- [Brief]
Reproduce verbatim the lines of the material below, starting at the line with "sofort verfügbar" and ending at the line with "Somogyi-könyvtár", both inclusive; skip the rest.

- [Source material]
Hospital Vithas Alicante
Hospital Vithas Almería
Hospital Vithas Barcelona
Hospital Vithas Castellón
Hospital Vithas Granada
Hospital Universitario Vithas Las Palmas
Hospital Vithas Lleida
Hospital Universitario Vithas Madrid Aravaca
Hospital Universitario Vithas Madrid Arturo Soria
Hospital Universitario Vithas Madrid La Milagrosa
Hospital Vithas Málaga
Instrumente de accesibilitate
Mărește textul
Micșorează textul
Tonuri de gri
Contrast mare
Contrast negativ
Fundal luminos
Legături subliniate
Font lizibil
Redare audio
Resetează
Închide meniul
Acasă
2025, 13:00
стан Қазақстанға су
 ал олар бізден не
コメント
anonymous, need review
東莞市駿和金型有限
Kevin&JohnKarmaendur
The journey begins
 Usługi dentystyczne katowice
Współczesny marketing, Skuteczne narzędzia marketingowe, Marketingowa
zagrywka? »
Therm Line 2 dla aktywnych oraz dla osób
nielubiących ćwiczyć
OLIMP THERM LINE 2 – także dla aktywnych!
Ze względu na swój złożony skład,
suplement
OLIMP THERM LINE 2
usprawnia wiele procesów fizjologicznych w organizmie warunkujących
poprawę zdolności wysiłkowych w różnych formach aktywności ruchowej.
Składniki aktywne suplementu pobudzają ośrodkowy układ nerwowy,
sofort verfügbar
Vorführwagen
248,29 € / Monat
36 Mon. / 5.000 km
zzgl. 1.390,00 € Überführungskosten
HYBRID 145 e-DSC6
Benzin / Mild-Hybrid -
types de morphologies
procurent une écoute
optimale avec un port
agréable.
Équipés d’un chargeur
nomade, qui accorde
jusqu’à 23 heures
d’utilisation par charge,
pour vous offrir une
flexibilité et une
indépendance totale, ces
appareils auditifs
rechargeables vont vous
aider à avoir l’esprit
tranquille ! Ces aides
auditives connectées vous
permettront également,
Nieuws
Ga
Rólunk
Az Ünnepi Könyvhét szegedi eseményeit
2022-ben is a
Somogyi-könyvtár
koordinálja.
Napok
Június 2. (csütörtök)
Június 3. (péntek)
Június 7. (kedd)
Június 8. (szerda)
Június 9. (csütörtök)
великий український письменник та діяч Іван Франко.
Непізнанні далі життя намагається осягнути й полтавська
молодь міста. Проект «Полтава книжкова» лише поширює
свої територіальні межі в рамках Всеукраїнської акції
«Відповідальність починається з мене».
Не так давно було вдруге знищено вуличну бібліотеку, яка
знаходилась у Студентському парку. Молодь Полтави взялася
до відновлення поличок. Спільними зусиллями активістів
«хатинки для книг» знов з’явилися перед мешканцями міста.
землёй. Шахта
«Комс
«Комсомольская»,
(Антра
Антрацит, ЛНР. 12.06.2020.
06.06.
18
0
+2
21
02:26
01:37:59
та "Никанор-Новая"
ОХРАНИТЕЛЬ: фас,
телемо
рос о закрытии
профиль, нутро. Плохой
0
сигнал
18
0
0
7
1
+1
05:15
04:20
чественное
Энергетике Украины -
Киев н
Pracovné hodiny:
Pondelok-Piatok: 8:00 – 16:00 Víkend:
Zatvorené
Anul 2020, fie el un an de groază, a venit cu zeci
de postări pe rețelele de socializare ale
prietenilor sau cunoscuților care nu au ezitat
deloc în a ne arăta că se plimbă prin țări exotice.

- [Worked solution]
sofort verfügbar
Vorführwagen
248,29 € / Monat
36 Mon. / 5.000 km
zzgl. 1.390,00 € Überführungskosten
HYBRID 145 e-DSC6
Benzin / Mild-Hybrid -
types de morphologies
procurent une écoute
optimale avec un port
agréable.
Équipés d’un chargeur
nomade, qui accorde
jusqu’à 23 heures
d’utilisation par charge,
pour vous offrir une
flexibilité et une
indépendance totale, ces
appareils auditifs
rechargeables vont vous
aider à avoir l’esprit
tranquille ! Ces aides
auditives connectées vous
permettront également,
Nieuws
Ga
Rólunk
Az Ünnepi Könyvhét szegedi eseményeit
2022-ben is a
Somogyi-könyvtár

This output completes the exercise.